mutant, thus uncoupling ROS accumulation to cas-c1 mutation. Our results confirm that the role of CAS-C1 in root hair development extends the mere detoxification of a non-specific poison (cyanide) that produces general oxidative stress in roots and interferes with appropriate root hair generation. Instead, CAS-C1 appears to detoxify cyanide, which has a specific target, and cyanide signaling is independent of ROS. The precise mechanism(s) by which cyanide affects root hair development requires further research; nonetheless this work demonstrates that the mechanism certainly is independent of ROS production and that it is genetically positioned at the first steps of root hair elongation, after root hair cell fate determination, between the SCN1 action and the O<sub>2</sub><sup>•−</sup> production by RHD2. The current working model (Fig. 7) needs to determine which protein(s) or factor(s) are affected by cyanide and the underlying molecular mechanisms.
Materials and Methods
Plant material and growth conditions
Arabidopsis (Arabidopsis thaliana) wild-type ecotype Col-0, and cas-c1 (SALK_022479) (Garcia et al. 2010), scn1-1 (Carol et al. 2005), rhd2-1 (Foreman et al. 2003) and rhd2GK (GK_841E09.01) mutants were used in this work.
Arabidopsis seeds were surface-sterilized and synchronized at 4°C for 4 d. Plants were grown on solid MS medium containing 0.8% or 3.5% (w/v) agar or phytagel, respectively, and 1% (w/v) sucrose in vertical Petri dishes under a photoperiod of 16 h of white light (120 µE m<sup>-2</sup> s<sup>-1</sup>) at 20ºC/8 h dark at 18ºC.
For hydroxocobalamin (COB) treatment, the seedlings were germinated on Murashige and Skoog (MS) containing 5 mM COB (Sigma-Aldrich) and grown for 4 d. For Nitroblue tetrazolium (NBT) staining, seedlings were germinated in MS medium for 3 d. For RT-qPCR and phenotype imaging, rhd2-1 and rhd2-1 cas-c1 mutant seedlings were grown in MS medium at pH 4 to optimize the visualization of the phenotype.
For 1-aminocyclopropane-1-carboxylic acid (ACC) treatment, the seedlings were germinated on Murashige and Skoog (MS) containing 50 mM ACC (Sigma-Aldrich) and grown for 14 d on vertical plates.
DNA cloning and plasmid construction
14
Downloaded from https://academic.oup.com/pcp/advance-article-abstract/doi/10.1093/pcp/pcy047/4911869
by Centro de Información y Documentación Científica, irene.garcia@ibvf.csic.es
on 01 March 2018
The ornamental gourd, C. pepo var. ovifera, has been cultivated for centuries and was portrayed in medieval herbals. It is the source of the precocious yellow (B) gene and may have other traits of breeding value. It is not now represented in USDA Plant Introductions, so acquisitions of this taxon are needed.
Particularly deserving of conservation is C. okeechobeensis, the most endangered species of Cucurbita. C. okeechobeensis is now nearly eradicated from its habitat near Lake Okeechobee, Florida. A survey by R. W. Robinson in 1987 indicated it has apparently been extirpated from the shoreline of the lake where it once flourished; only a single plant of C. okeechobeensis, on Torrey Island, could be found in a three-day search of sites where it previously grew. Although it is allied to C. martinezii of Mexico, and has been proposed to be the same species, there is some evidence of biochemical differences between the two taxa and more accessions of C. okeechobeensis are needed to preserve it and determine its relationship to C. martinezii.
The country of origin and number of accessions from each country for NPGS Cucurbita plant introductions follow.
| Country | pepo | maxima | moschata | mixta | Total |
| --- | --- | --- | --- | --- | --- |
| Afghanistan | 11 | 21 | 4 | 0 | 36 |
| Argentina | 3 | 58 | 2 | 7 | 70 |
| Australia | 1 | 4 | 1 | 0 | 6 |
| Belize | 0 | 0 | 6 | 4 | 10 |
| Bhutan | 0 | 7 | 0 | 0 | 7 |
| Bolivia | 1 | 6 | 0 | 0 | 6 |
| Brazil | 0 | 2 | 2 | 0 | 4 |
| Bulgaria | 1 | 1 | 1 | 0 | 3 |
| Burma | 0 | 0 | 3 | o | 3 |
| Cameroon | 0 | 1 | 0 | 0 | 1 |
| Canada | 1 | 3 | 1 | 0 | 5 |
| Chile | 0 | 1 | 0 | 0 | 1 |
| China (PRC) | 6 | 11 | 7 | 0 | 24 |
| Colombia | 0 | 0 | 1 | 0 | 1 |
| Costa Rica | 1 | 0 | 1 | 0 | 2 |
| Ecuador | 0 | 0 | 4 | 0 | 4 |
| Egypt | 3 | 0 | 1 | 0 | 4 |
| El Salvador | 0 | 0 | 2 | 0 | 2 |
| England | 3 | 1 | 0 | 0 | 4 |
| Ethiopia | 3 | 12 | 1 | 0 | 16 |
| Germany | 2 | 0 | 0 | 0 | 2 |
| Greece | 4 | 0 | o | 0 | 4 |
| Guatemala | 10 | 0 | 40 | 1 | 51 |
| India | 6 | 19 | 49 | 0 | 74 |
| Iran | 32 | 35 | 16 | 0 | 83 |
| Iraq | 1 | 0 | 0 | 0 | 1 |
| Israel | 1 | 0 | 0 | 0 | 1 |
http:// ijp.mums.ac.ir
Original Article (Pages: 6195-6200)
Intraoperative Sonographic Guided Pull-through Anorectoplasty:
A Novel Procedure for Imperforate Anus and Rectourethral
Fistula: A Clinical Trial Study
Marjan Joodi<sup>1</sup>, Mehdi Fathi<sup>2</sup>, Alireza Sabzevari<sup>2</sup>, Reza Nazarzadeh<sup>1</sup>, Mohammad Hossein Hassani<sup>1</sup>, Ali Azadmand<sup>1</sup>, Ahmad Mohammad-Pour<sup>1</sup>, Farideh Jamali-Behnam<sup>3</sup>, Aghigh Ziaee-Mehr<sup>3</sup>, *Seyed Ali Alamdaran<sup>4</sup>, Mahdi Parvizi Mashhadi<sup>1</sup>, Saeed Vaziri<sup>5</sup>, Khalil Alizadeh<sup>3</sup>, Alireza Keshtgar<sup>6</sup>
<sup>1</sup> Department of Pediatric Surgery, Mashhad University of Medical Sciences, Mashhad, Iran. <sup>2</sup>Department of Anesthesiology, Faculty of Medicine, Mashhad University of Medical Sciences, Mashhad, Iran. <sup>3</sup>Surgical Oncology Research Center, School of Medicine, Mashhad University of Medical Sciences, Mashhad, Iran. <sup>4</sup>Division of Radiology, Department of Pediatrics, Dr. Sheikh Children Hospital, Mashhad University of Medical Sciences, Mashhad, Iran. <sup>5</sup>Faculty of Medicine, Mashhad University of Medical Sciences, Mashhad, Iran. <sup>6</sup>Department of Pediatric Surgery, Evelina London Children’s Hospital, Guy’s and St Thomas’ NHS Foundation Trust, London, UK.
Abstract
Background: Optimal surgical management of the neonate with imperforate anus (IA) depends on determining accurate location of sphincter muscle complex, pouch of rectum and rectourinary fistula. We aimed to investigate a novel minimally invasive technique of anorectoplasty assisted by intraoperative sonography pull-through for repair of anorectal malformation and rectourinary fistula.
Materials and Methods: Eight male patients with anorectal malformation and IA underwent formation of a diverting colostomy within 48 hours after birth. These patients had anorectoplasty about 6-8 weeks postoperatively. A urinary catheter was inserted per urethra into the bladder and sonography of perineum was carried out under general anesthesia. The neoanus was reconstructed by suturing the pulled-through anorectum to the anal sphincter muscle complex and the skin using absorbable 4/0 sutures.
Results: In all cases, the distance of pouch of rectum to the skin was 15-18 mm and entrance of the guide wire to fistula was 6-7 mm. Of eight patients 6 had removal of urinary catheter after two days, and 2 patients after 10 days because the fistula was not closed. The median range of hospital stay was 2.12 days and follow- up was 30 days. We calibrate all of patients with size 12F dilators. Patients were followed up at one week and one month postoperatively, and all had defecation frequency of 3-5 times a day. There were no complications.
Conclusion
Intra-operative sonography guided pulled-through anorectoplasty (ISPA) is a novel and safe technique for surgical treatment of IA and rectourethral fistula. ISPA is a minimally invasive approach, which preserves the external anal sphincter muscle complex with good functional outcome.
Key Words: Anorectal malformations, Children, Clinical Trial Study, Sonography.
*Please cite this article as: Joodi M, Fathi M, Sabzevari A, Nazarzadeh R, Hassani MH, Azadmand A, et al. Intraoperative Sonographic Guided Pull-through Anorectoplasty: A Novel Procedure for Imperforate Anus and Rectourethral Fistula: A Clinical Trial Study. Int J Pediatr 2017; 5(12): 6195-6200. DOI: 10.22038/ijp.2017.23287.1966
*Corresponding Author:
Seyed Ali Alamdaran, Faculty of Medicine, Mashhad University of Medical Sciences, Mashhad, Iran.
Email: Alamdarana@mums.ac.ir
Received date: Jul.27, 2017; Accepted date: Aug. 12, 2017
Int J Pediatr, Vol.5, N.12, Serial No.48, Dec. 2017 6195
__________________________________________________
Work to be completed — Reproduce word for word the material above, starting with the line that has "Materials and Methods: Eight" and stopping after the line that has "Key Words: Anorectal".

Exercise answer —
Materials and Methods: Eight male patients with anorectal malformation and IA underwent formation of a diverting colostomy within 48 hours after birth. These patients had anorectoplasty about 6-8 weeks postoperatively. A urinary catheter was inserted per urethra into the bladder and sonography of perineum was carried out under general anesthesia. The neoanus was reconstructed by suturing the pulled-through anorectum to the anal sphincter muscle complex and the skin using absorbable 4/0 sutures.
Results: In all cases, the distance of pouch of rectum to the skin was 15-18 mm and entrance of the guide wire to fistula was 6-7 mm. Of eight patients 6 had removal of urinary catheter after two days, and 2 patients after 10 days because the fistula was not closed. The median range of hospital stay was 2.12 days and follow- up was 30 days. We calibrate all of patients with size 12F dilators. Patients were followed up at one week and one month postoperatively, and all had defecation frequency of 3-5 times a day. There were no complications.
Conclusion
Intra-operative sonography guided pulled-through anorectoplasty (ISPA) is a novel and safe technique for surgical treatment of IA and rectourethral fistula. ISPA is a minimally invasive approach, which preserves the external anal sphincter muscle complex with good functional outcome.
Key Words: Anorectal malformations, Children, Clinical Trial Study, Sonography.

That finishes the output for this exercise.